--- Material provided ---

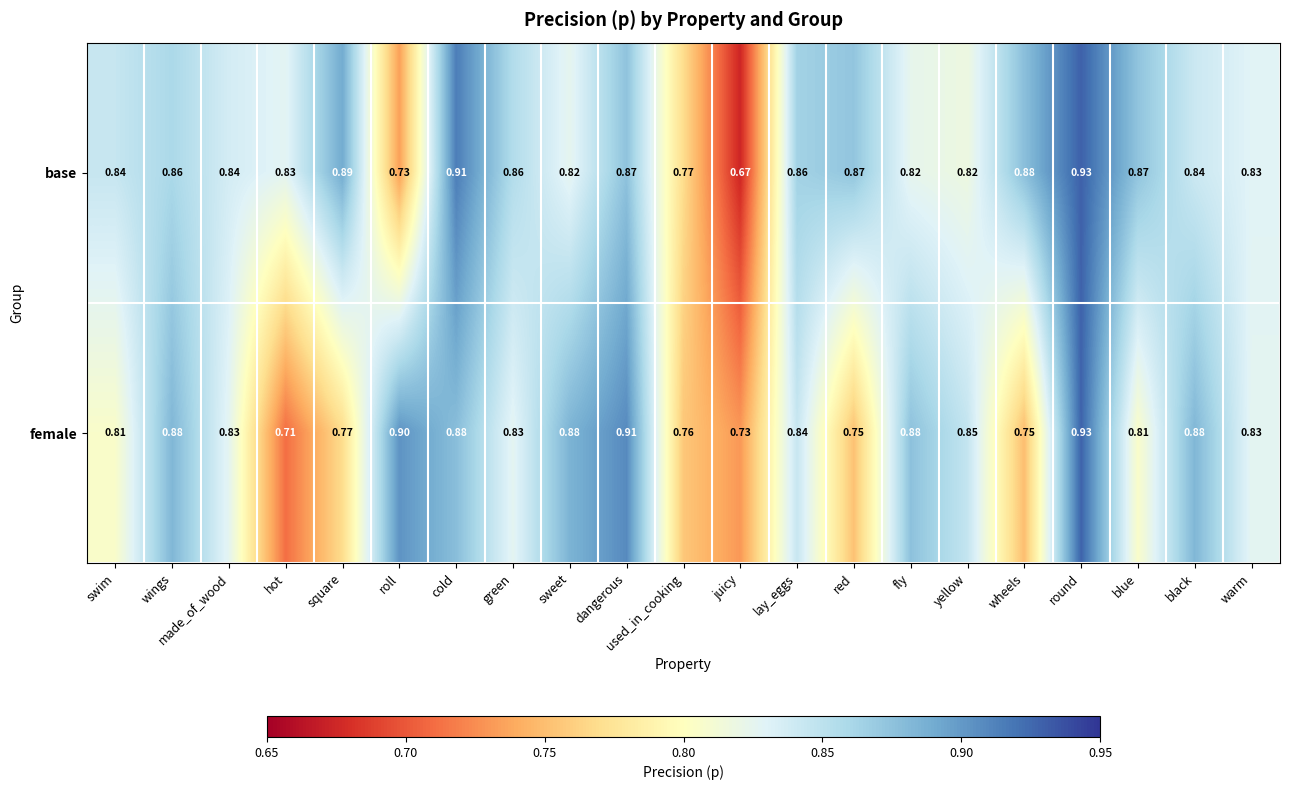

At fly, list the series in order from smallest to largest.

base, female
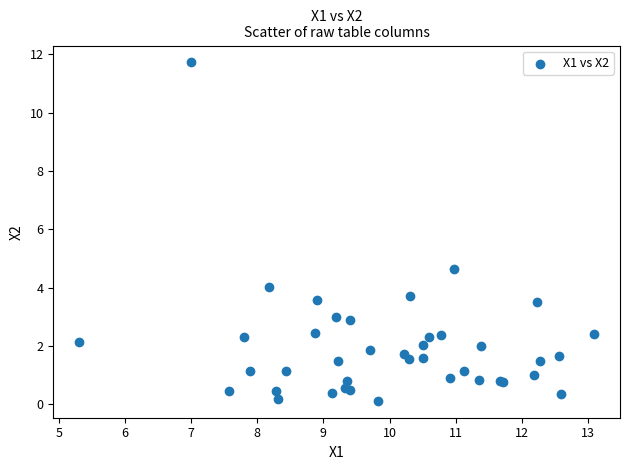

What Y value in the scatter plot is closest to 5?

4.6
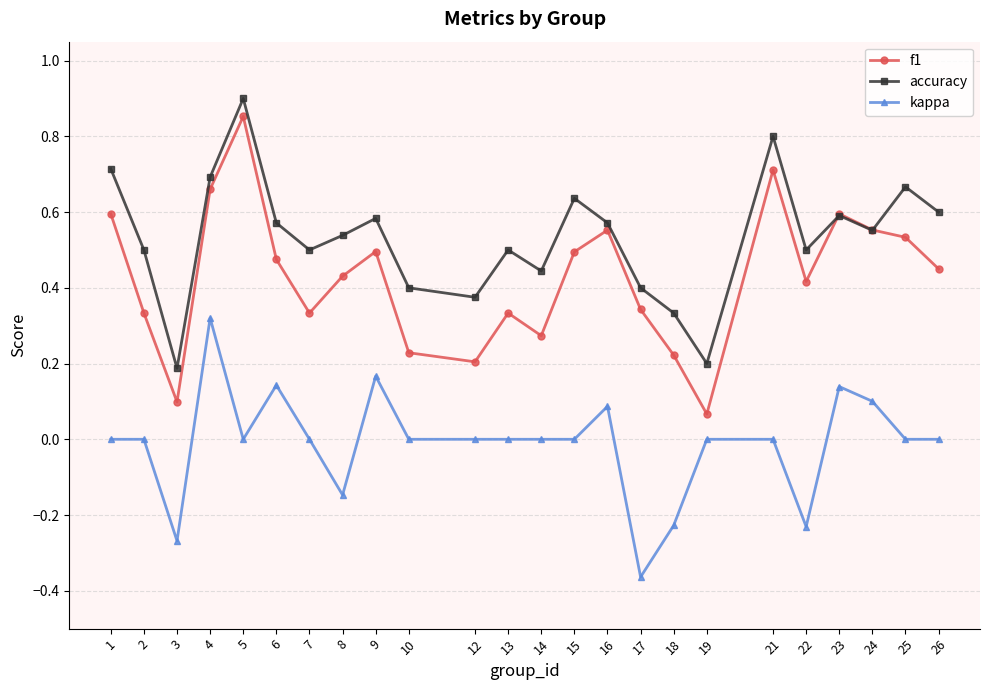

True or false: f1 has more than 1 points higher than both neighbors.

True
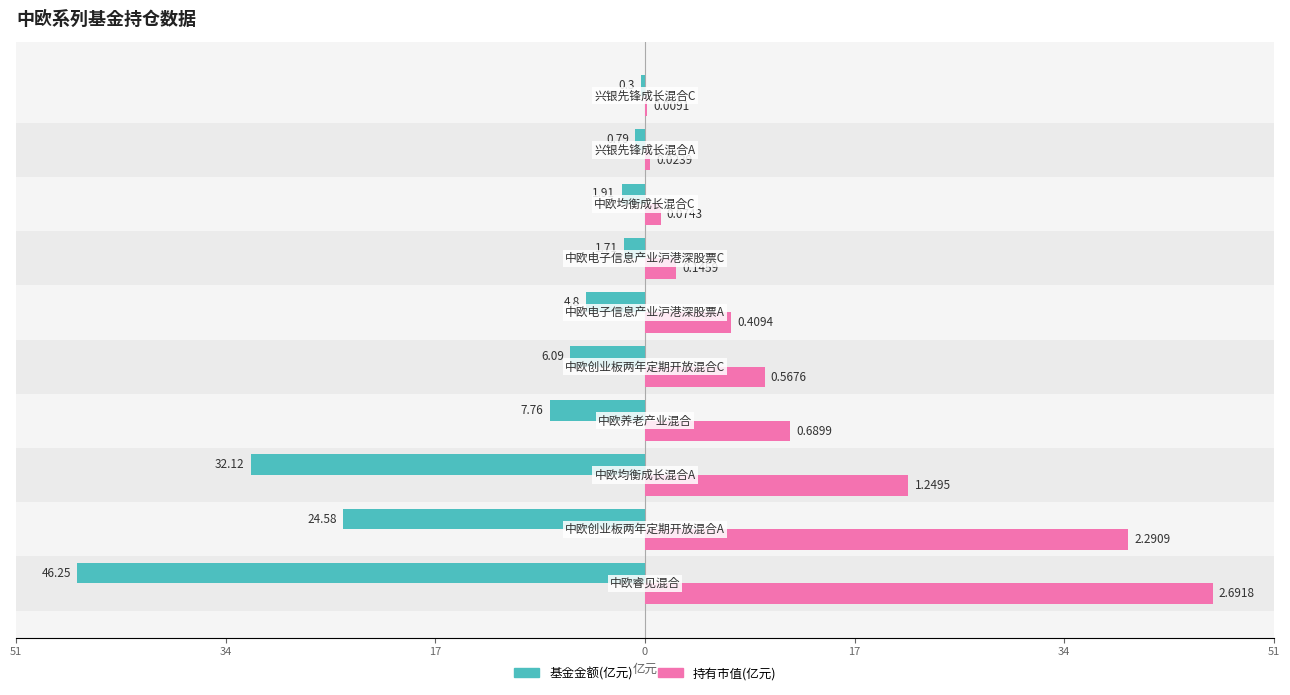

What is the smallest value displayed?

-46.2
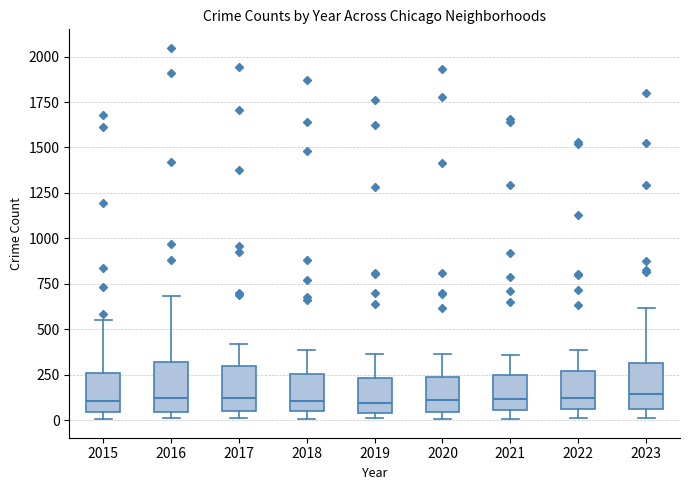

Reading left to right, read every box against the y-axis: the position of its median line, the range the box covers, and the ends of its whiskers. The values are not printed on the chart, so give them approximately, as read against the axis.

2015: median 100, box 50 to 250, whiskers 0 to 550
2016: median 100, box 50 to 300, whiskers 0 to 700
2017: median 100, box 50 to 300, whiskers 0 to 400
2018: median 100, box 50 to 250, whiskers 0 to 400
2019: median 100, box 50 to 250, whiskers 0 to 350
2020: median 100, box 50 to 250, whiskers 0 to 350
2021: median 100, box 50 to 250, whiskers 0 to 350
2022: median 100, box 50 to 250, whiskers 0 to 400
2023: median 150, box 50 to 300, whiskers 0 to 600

---

# Work instructions
Reproduce all of the material above word for word, leaving out the pictures.

# Expected answer
At fly, list the series in order from smallest to largest.

base, female

What Y value in the scatter plot is closest to 5?

4.6

True or false: f1 has more than 1 points higher than both neighbors.

True

What is the smallest value displayed?

-46.2

Reading left to right, read every box against the y-axis: the position of its median line, the range the box covers, and the ends of its whiskers. The values are not printed on the chart, so give them approximately, as read against the axis.

2015: median 100, box 50 to 250, whiskers 0 to 550
2016: median 100, box 50 to 300, whiskers 0 to 700
2017: median 100, box 50 to 300, whiskers 0 to 400
2018: median 100, box 50 to 250, whiskers 0 to 400
2019: median 100, box 50 to 250, whiskers 0 to 350
2020: median 100, box 50 to 250, whiskers 0 to 350
2021: median 100, box 50 to 250, whiskers 0 to 350
2022: median 100, box 50 to 250, whiskers 0 to 400
2023: median 150, box 50 to 300, whiskers 0 to 600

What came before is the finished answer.